■ **To do**: All lines from the one that mentions "4.252: 728311.34 -> 743355.92" through the last of the entries below must be copied exactly, with both ends kept.

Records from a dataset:

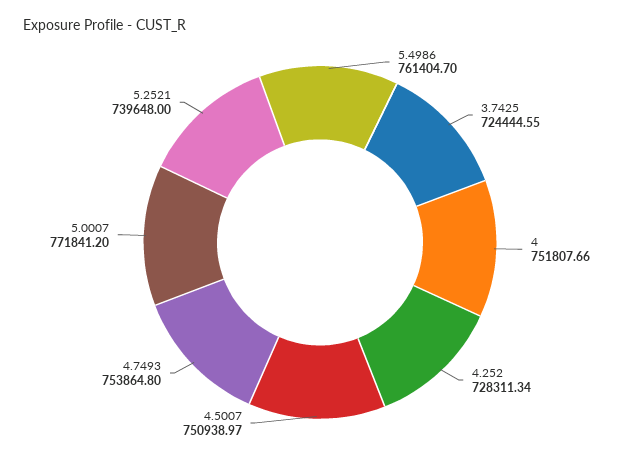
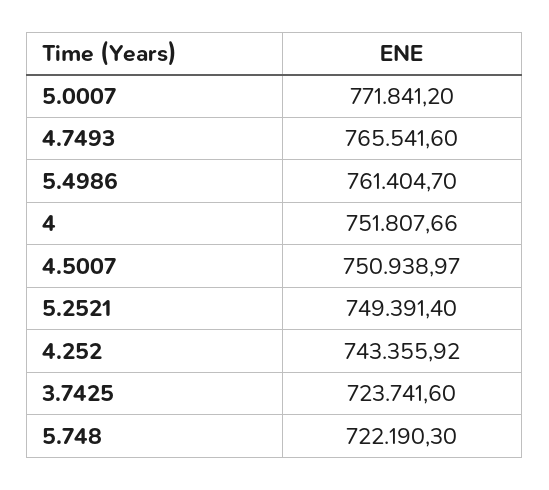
3.7425: 724444.55 -> 723741.6
4.252: 728311.34 -> 743355.92
4.7493: 753864.8 -> 765541.6
5.2521: 739648 -> 749391.4
5.748: none -> 722190.3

■ **Answer space**:
4.252: 728311.34 -> 743355.92
4.7493: 753864.8 -> 765541.6
5.2521: 739648 -> 749391.4
5.748: none -> 722190.3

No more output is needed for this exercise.